Title IV (Regulation A+ or Section 3(b)(2))

  • No SEC rule proposal as yet.
  • Now, pending legislation would mandate that the SEC take action by a date certain.

Titles V & VI (Exchange Act threshold)

  • These provisions relating to the Exchange Act threshold were immediately effective; SEC rulemaking was not required.
  • Many banks (over 100, according to published reports) have taken advantage of these provisions to suspend their SEC filings.
  • The SEC is expected to provide guidance regarding various “holder of record” issues.
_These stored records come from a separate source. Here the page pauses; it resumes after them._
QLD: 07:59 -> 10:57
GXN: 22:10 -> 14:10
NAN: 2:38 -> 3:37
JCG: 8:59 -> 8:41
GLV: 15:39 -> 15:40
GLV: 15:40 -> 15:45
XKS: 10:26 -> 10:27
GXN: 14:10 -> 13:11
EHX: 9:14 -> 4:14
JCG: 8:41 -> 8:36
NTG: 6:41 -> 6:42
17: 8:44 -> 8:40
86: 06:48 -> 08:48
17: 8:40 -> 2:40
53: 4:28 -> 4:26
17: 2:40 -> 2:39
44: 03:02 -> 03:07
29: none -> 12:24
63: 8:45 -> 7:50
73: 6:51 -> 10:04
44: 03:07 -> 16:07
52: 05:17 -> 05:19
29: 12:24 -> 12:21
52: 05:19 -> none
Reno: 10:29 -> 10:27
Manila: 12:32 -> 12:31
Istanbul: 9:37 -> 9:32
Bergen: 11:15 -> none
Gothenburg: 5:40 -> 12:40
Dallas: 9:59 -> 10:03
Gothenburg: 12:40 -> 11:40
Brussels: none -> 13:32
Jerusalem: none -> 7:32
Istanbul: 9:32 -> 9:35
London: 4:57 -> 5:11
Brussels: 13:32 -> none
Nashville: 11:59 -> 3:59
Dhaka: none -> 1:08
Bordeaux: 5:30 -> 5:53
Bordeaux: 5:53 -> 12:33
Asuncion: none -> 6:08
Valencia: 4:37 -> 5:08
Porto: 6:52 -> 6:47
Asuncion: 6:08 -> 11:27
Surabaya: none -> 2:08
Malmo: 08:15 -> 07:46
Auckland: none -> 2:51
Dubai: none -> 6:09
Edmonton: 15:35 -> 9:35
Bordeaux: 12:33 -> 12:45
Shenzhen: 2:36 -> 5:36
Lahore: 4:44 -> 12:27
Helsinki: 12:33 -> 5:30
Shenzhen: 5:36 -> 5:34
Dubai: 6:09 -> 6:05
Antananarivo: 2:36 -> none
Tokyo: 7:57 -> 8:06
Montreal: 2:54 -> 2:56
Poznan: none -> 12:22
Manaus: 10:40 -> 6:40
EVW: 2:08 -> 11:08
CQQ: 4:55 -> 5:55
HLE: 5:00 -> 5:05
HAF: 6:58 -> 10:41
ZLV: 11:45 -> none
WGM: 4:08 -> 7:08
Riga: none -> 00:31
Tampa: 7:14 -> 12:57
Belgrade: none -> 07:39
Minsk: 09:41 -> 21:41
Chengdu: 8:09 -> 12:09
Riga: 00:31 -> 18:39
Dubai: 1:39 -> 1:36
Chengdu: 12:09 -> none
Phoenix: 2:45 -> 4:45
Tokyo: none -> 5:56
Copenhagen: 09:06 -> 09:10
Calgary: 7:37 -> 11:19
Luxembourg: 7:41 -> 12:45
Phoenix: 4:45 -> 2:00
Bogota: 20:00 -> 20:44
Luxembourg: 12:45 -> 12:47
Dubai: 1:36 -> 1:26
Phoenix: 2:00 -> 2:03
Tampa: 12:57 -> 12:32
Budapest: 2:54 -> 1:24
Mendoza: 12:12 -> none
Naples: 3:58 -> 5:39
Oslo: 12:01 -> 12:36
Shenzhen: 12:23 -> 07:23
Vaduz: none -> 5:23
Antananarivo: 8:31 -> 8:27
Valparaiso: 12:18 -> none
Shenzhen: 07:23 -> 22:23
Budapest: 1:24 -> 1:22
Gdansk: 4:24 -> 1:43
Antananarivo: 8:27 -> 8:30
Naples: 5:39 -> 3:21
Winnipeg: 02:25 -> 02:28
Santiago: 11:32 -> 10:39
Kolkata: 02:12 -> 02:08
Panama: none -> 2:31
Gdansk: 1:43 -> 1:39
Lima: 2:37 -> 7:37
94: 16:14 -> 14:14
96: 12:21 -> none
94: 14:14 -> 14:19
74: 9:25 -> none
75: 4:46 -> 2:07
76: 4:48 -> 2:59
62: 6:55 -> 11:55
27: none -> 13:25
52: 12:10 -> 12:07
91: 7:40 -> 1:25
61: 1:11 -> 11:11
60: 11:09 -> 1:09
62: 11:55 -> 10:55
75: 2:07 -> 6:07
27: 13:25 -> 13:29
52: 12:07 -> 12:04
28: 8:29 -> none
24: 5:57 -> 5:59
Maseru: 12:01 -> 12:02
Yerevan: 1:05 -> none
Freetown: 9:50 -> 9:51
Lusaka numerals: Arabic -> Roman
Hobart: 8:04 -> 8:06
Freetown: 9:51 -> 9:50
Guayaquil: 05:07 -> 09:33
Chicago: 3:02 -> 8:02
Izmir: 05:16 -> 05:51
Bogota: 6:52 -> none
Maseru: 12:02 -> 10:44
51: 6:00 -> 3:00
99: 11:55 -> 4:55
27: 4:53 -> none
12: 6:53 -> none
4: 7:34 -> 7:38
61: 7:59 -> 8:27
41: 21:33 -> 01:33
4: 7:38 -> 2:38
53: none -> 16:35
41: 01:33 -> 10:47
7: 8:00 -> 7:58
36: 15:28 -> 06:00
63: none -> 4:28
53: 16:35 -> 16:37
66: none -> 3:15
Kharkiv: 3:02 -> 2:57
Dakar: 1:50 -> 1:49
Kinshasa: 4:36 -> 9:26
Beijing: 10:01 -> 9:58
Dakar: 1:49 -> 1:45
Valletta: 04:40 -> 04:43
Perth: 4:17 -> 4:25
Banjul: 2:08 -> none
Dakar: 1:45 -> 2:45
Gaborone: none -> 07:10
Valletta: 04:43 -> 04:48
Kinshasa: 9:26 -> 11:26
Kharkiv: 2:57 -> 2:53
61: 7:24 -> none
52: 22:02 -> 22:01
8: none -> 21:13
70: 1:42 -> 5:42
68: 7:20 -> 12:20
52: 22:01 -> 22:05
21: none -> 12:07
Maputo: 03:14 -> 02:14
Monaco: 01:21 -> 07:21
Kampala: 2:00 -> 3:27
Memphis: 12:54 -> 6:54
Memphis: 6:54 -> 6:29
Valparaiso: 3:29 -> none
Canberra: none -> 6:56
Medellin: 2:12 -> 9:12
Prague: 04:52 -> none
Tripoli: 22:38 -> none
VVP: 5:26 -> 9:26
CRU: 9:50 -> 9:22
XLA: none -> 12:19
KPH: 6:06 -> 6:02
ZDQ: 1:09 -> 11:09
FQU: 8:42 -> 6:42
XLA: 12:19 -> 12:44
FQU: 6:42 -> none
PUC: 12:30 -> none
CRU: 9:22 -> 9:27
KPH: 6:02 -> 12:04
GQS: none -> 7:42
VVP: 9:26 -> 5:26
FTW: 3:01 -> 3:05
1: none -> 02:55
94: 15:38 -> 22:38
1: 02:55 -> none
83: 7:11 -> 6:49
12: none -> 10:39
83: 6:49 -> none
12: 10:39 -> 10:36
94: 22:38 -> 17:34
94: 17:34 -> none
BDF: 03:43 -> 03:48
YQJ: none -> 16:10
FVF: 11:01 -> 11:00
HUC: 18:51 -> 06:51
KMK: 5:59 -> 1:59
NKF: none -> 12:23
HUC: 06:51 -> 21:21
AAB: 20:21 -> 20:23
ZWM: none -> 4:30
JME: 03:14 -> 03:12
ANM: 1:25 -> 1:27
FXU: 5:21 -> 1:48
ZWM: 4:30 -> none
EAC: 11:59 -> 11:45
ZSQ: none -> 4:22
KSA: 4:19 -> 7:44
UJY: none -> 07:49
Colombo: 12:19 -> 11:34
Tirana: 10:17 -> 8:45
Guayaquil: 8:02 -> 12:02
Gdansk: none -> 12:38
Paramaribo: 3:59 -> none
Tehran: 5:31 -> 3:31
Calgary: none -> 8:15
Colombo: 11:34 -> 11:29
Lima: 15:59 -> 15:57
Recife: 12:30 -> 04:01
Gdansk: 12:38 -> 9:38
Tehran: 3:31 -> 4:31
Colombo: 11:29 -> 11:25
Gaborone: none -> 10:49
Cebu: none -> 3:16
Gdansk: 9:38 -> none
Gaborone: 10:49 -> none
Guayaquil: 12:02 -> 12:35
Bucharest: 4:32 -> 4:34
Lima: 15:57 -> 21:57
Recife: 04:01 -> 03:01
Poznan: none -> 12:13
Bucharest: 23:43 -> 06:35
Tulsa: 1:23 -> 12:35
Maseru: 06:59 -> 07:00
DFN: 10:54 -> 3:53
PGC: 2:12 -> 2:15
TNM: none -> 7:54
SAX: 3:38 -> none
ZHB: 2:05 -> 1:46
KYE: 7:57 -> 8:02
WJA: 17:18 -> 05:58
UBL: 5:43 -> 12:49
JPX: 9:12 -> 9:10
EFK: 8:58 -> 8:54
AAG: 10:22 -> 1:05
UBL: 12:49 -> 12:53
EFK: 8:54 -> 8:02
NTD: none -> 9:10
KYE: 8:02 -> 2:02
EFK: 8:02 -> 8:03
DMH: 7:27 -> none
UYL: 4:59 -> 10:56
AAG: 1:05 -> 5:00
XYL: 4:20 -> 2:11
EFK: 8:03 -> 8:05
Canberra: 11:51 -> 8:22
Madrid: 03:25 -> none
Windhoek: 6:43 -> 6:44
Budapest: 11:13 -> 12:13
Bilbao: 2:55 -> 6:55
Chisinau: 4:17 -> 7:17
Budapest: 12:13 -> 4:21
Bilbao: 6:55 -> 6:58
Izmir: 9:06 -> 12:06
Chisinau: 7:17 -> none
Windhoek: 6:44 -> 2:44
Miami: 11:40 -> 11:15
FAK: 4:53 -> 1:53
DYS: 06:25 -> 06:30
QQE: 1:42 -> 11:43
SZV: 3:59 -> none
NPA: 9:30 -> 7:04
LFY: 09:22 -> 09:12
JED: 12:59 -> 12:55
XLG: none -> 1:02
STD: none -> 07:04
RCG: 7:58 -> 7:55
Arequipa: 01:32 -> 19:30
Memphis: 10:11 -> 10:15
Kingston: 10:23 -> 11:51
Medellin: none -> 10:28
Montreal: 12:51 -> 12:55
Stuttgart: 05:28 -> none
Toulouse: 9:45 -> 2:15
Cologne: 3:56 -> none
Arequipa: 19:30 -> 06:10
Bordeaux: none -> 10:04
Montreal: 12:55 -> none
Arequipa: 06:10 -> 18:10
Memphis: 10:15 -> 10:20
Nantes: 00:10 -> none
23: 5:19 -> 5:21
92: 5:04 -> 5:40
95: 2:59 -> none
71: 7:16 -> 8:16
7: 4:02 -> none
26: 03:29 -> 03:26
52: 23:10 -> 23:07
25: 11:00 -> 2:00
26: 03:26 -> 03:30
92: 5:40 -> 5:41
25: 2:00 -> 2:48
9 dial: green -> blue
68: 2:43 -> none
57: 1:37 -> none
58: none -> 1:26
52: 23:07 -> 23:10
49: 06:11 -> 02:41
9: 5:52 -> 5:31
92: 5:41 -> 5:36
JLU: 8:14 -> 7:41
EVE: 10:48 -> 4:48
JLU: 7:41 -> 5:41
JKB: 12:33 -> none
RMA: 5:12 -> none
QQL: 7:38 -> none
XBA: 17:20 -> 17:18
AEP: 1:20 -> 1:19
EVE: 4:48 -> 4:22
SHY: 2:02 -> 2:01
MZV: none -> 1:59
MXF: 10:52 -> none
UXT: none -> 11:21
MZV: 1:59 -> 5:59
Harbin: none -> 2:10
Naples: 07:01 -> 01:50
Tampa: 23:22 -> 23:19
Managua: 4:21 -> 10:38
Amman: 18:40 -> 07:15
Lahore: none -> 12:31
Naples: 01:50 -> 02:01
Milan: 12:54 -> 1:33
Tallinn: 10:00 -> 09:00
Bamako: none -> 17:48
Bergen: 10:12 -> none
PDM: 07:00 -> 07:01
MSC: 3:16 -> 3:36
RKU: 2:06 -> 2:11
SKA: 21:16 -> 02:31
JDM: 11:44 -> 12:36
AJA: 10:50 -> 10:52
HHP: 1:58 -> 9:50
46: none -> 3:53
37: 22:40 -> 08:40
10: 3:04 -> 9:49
What should you expect in the coming months?  We anticipate that the SEC will move ahead with finalizing the rules required under Title II to address general solicitation in certain Rule 506 and Rule 144A offerings.  We expect that this will be accompanied by the final “bad actor” rules required under the Dodd-Frank Act.  The discussion about general solicitation is likely to cause the SEC to revisit the “accredited investor” definition—perhaps resurrecting parts of the SEC’s 2007 “larger accredited investor” standard.  Given the complexities to be addressed by the SEC and FINRA in connection with creating a framework for crowdfunded offerings and funding portals, we anticipate that a proposal relating to crowdfunding may not be released until the second half of 2013.  As we have already seen from meetings of various advisory committees, more attention likely will continue to be focused on rationalizing the disclosure requirements and the communications rules applicable to smaller public companies and companies that might have qualified for EGC status (but for the date of their initial offering of equity securities).  Given the higher registration thresholds under the Exchange Act, we may continue to see the development of a trend toward staying private longer, and the growth of markets designed to provide liquidity to investors in those companies.  Given the press of other business under both the JOBS Act and the Dodd-Frank Act, we may not see a proposal for exempt public offerings under Title IV in 2013.  Lastly, we would hope that the momentum toward encouraging capital formation that was created by the JOBS Act will not be lost in its second year of existence, and we will instead see continued dialogue—coupled with regulatory and market action—that is oriented toward creating opportunities to put capital to work companies of all sizes.